### PROBLEM REQUIREMENTS:
The answer must be one number: how many lines below contain the word "near".

[Dataset excerpts]
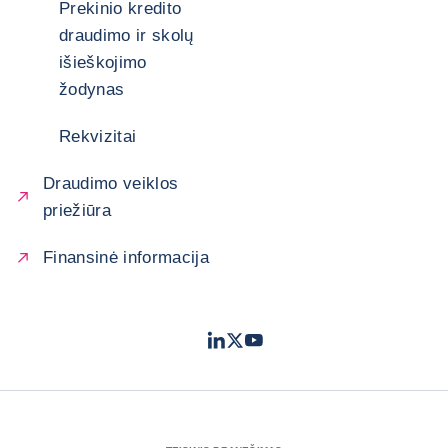
Prekinio kredito
draudimo ir skolų
išieškojimo
žodynas
Rekvizitai
Draudimo veiklos
priežiūra
Finansinė informacija
LinkedIn
Twitter
Youtube
- „Coface“
- „Coface“
- „Coface“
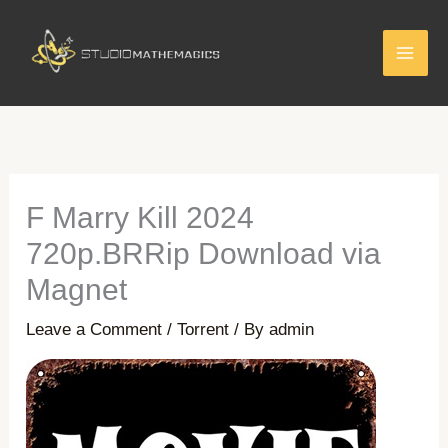
Skip
to
content
F Marry Kill 2024
720p.BRRip Download via
Magnet
Leave a Comment
/
Torrent
/ By
admin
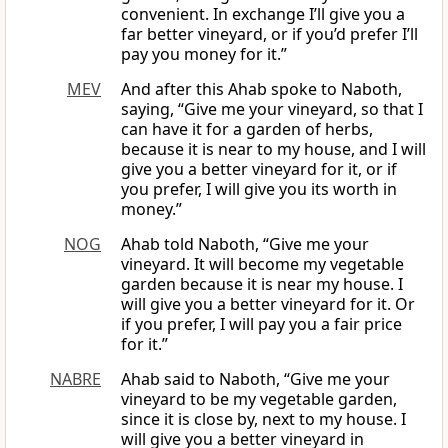
convenient. In exchange I’ll give you a
far better vineyard, or if you’d prefer I’ll
pay you money for it.”
MEV
And after this Ahab spoke to Naboth,
saying, “Give me your vineyard, so that I
can have it for a garden of herbs,
because it is near to my house, and I will
give you a better vineyard for it, or if
you prefer, I will give you its worth in
money.”
NOG
Ahab told Naboth, “Give me your
vineyard. It will become my vegetable
garden because it is near my house. I
will give you a better vineyard for it. Or
if you prefer, I will pay you a fair price
for it.”
NABRE
Ahab said to Naboth, “Give me your
vineyard to be my vegetable garden,
since it is close by, next to my house. I
will give you a better vineyard in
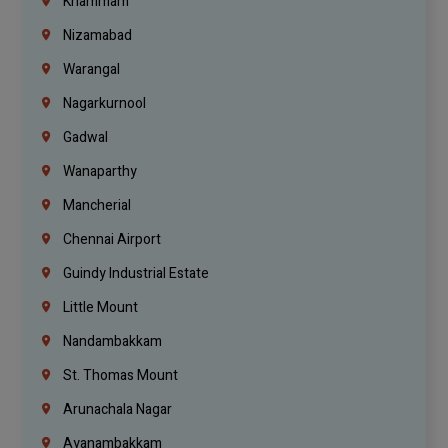
Khammam
Nizamabad
Warangal
Nagarkurnool
Gadwal
Wanaparthy
Mancherial
Chennai Airport
Guindy Industrial Estate
Little Mount
Nandambakkam
St. Thomas Mount
Arunachala Nagar
Ayanambakkam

### RESULT FOR THIS TASK:
2